As a refresher, the Internet is a network of many independent networks that are known as autonomous systems. Each AS is assigned large chunks of IP addresses that connect smaller networks or computers that are geographically close to each other. The ASes, in turn, use BGP to determine the shortest route to connect to each other. When a computer belonging to one AS wants to communicate with a computer belonging to a different AS, the two ASes use a large table called the “routing information base” to ensure that packets sent from one IP address are correctly delivered to the other IP address.

BGP mishaps occur when an AS configures its edge router to accept traffic destined for IP addresses that have not been assigned to it. Harkening back to the old Arpanet, when all nodes were known and “trusted,” fellow ASes and upstream transit providers—the large ISPs that move the AS’ traffic to other ASes—often accept these network “announcements” with no questions asked.

Sometimes these mishaps are the result of human errors, as was the case last month when a Nigerian ISP inadvertently updated routing tables that improperly declared it was a legitimate path for reaching millions of IP addresses assigned to Google. Transit provider China Telecom quickly accepted the route without first verifying its legitimacy, a move that, in turn, prompted Russia-based Transtelecom and other large service providers to also follow the improper route. As Ars reported at the time, the event caused traffic to Google to take a circuitous path through China and Russia due to the misannounced routes. As a result, Google’s main search engine and other core services were intermittently unavailable for more than an hour. Spotify and other Google cloud customers also experienced problems. While the event was the result of an error, it remained troubling, in part because it took more than an hour for outside Internet monitoring services to detect it.

When improperly announced routes are inadvertent, they’re called IP prefix leaks. BGP hijacks, by contrast, happen when an AS or transit provider intentionally announces IP addresses not legitimately assigned to it. These hijacks can serve a variety of nefarious purposes. Often, hijackings merely route traffic onto a roundabout path—but ultimately allow data to reach its intended destination. These hijackings sometimes cause the traffic to pass through an ISP in China or Russia, where plaintext or weakly encrypted data may be monitored or tampered with.

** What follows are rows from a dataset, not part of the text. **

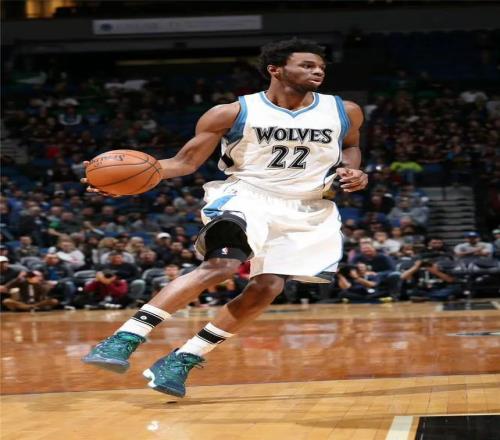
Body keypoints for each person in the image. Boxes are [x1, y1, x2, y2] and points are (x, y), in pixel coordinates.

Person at [82, 38, 368, 398]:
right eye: (307, 65)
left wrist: (353, 171)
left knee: (268, 287)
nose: (318, 71)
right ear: (275, 70)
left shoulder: (345, 110)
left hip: (308, 207)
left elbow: (351, 146)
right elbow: (184, 162)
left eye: (321, 67)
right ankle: (125, 337)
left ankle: (184, 358)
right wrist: (122, 183)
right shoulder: (231, 112)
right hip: (249, 196)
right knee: (221, 265)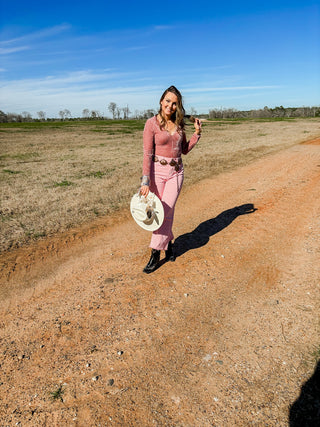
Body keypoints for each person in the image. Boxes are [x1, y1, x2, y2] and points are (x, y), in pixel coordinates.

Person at [140, 85, 202, 273]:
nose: (171, 106)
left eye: (175, 103)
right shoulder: (151, 124)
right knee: (162, 212)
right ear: (161, 101)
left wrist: (196, 134)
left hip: (176, 172)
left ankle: (155, 253)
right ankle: (169, 245)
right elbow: (147, 154)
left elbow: (184, 150)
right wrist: (145, 181)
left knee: (166, 210)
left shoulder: (180, 124)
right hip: (156, 172)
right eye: (168, 101)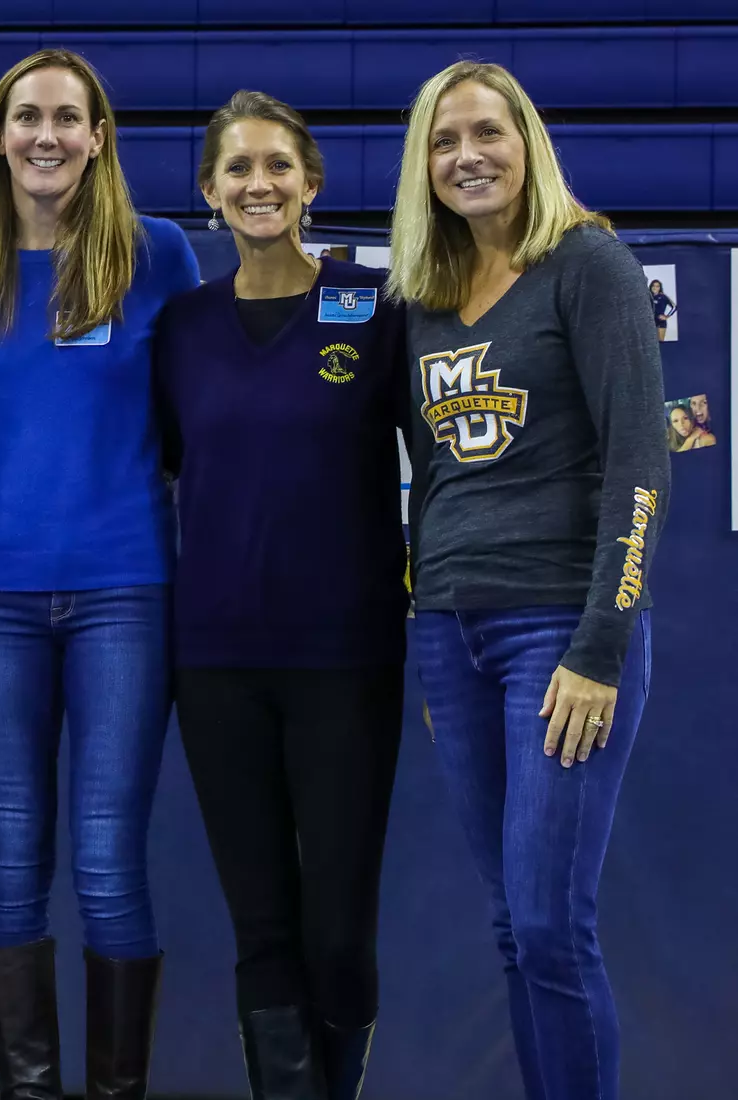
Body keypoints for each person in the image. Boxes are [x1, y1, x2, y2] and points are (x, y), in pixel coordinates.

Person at [0, 48, 200, 1098]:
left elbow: (191, 418)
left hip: (127, 590)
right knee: (10, 857)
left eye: (66, 119)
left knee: (106, 857)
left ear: (98, 136)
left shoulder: (159, 255)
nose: (45, 135)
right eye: (25, 116)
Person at [388, 60, 668, 1100]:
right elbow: (424, 480)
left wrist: (600, 646)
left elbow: (641, 465)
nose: (468, 156)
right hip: (449, 634)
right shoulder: (418, 297)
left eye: (488, 134)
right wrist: (425, 626)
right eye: (444, 140)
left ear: (528, 143)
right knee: (514, 920)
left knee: (553, 919)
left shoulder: (586, 263)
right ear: (423, 164)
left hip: (559, 631)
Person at [156, 90, 410, 1100]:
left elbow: (432, 469)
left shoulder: (373, 307)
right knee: (260, 924)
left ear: (312, 183)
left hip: (347, 660)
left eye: (276, 166)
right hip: (215, 661)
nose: (257, 184)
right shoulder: (181, 326)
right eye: (237, 169)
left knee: (337, 923)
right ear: (208, 193)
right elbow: (177, 466)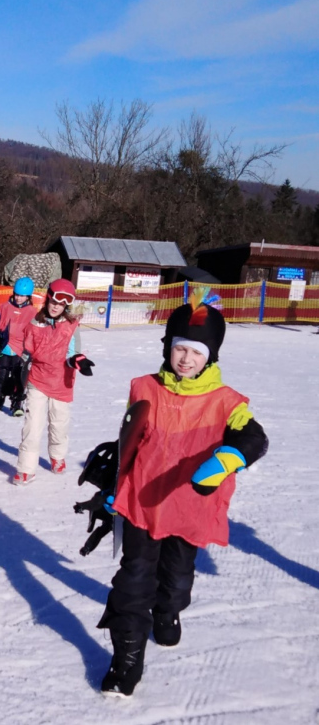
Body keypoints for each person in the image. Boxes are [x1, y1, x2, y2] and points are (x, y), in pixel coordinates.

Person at [95, 291, 268, 697]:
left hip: (189, 510)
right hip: (142, 504)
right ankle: (126, 664)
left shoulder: (227, 402)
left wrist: (228, 459)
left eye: (196, 351)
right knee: (132, 582)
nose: (186, 359)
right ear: (168, 349)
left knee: (175, 582)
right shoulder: (144, 387)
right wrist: (111, 485)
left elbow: (254, 438)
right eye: (179, 349)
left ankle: (169, 611)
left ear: (211, 356)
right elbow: (129, 441)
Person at [14, 278, 93, 486]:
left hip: (61, 383)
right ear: (48, 298)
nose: (57, 306)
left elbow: (73, 352)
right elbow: (27, 352)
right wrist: (18, 372)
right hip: (38, 380)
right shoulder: (34, 323)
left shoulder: (71, 326)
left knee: (59, 424)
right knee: (33, 425)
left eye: (63, 303)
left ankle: (57, 456)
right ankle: (25, 468)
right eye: (55, 301)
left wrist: (77, 361)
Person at [0, 276, 37, 416]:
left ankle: (17, 403)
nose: (19, 298)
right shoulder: (4, 307)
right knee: (2, 374)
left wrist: (31, 350)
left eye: (22, 296)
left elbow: (36, 332)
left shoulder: (32, 312)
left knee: (19, 377)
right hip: (5, 347)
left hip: (21, 350)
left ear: (28, 296)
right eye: (17, 294)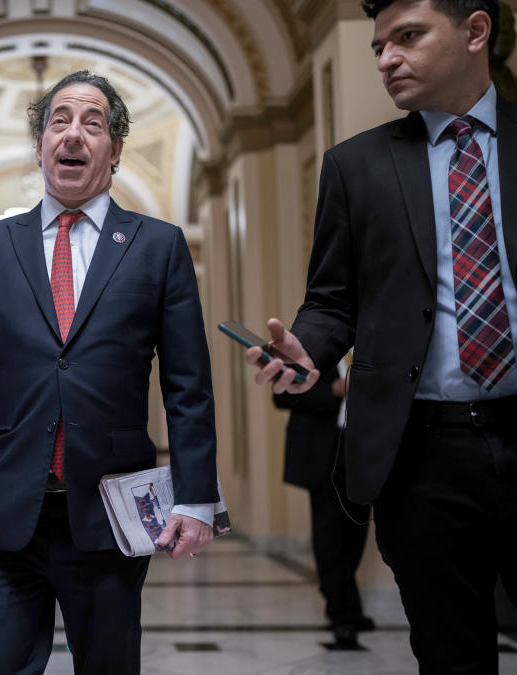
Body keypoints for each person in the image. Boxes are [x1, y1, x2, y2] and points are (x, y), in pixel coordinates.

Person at [245, 1, 517, 672]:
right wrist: (308, 344)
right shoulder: (355, 166)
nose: (387, 57)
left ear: (476, 31)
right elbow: (332, 299)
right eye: (377, 46)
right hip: (424, 454)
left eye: (408, 37)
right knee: (452, 652)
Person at [0, 70, 219, 675]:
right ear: (39, 147)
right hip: (4, 512)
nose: (74, 134)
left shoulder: (157, 247)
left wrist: (196, 498)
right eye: (59, 121)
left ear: (114, 150)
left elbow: (188, 386)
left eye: (93, 123)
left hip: (109, 517)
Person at [273, 364, 373, 647]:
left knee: (356, 529)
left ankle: (347, 604)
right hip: (323, 452)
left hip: (362, 449)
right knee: (329, 533)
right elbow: (281, 396)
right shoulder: (315, 347)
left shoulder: (368, 345)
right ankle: (342, 615)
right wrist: (333, 390)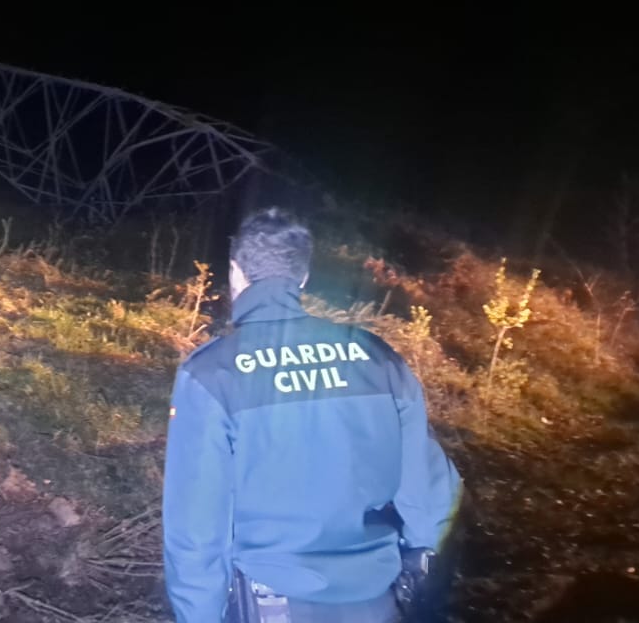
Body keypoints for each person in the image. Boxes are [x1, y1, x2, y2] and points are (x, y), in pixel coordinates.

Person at [161, 208, 463, 622]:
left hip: (274, 605)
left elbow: (195, 532)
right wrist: (422, 584)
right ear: (303, 277)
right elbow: (430, 494)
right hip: (379, 602)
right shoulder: (377, 359)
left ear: (235, 272)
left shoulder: (211, 375)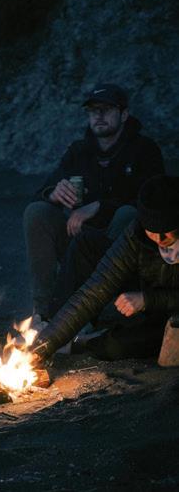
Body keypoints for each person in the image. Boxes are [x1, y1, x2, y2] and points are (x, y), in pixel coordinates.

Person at [23, 84, 164, 325]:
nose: (98, 115)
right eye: (93, 110)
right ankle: (43, 313)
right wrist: (53, 193)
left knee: (127, 214)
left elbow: (156, 204)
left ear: (124, 114)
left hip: (120, 250)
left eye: (106, 109)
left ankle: (105, 308)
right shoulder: (79, 152)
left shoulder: (144, 150)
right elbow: (42, 192)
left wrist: (100, 206)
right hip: (77, 244)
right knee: (37, 211)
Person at [31, 175, 179, 365]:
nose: (160, 239)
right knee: (86, 247)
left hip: (169, 310)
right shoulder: (137, 235)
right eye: (153, 232)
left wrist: (148, 299)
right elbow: (94, 291)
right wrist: (44, 345)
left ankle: (85, 342)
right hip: (150, 294)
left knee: (120, 345)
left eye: (167, 232)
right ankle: (57, 333)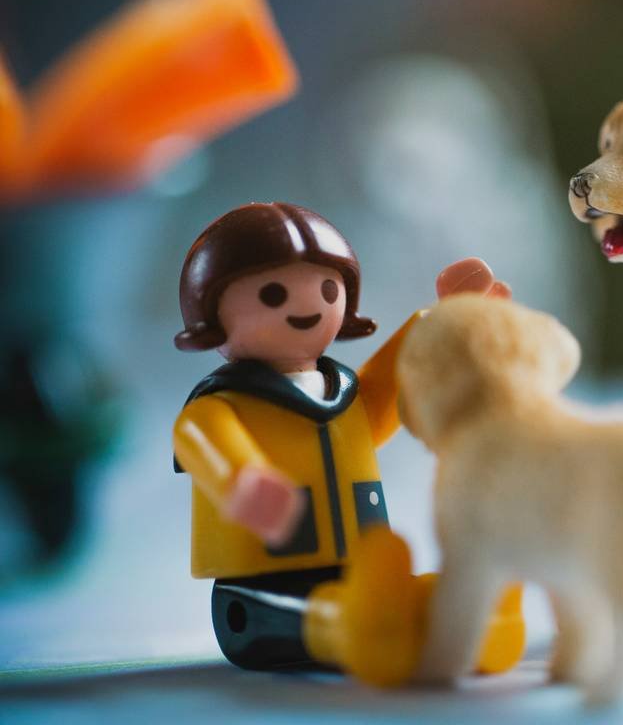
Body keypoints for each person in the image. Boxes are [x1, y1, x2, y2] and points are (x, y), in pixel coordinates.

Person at [172, 202, 521, 686]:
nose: (308, 306)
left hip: (362, 570)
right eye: (273, 293)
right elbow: (198, 439)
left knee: (399, 594)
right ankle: (364, 632)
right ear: (211, 309)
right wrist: (242, 482)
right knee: (321, 617)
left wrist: (447, 323)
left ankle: (473, 616)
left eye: (327, 288)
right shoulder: (222, 404)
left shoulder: (344, 393)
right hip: (258, 594)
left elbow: (400, 375)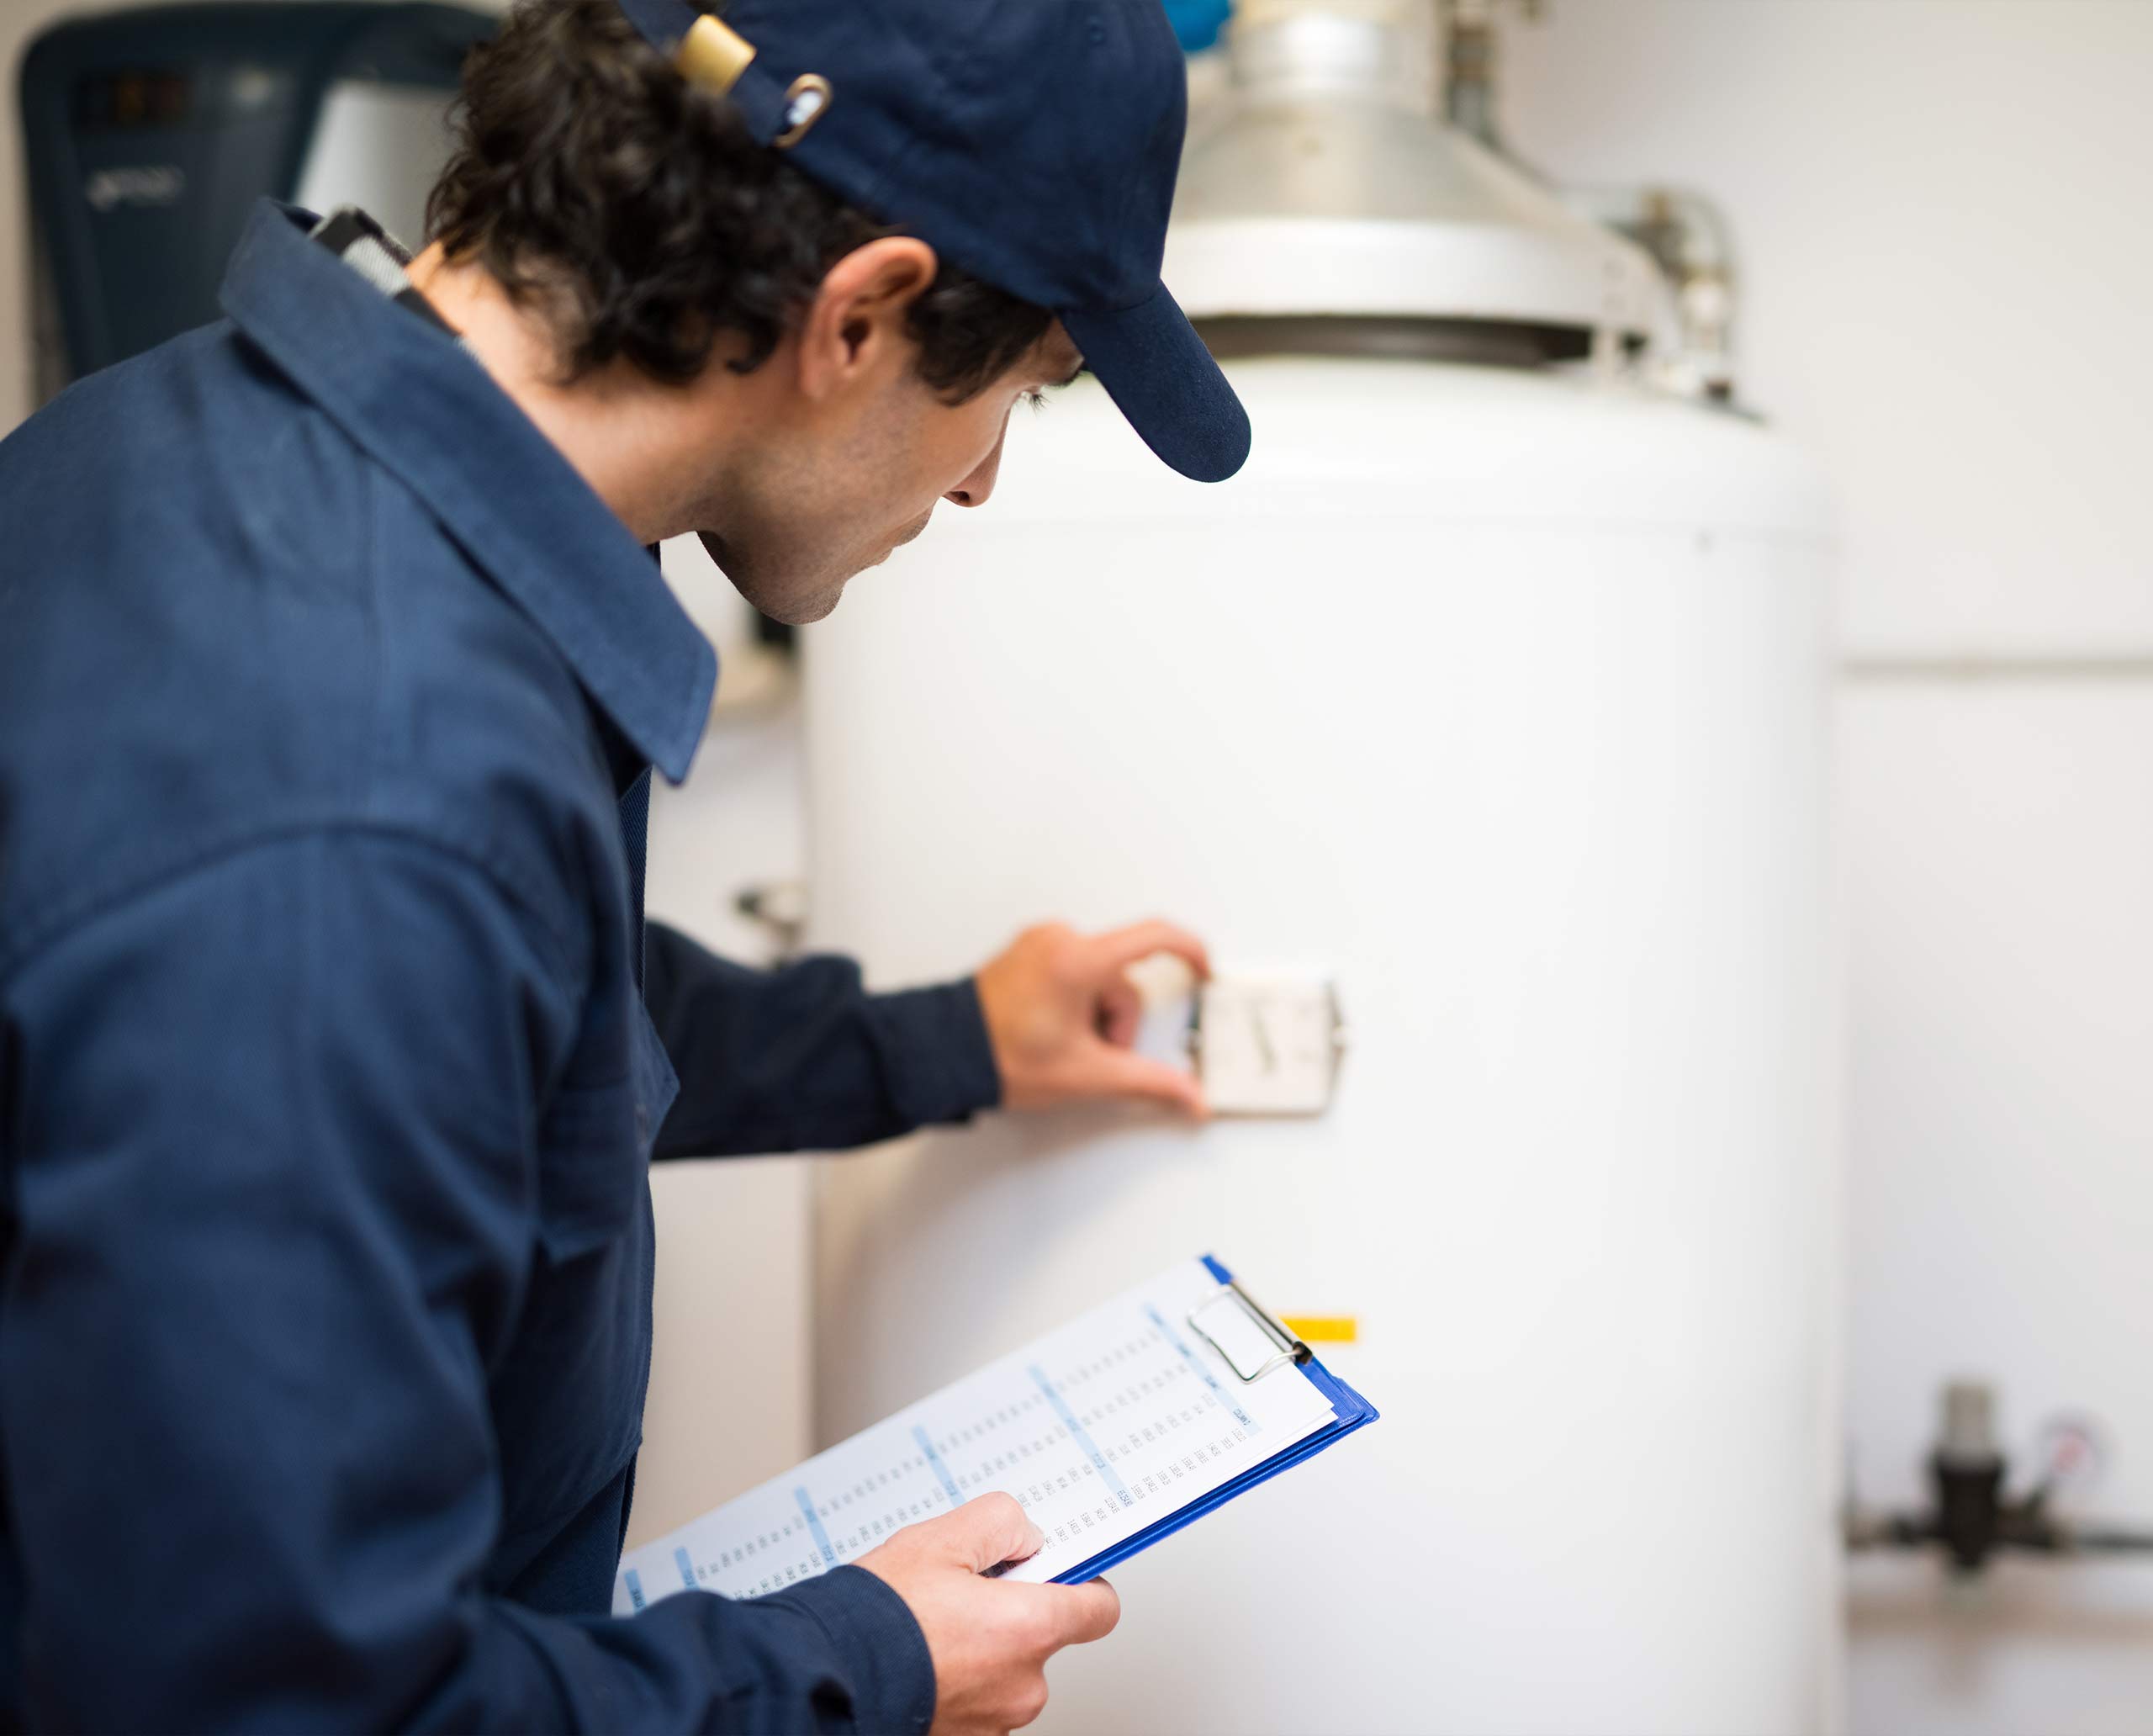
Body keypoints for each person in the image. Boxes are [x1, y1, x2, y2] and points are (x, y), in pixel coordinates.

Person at [0, 0, 1251, 1728]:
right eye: (1019, 395)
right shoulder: (357, 794)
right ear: (863, 312)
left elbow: (501, 1015)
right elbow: (273, 1698)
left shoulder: (185, 451)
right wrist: (858, 1666)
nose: (972, 492)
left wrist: (950, 1038)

Other BGP hijackings are used to take control of a high-value IP address so that the attacker can impersonate the website, server, or service that normally uses that address. One of the most recent examples of such a hijacking occurred in April as attackers took control of IP addresses that Amazon uses for its Route 53 DNS service. The hijackers used their access to set up a rogue domain resolver that redirected traffic destined to MyEtherWallet.com. The attackers then stole about $150,000 worth of digital coins from visitors who were tricked into accepting a self-signed TLS certificate presented by the impersonating site.

Most BGP hijackings are the networking equivalent of a smash and grab operation. Attackers announce an improper route and access as much traffic as possible until network operators detect the hijacking and stop it. But not 3ve; the hackers here were far more patient.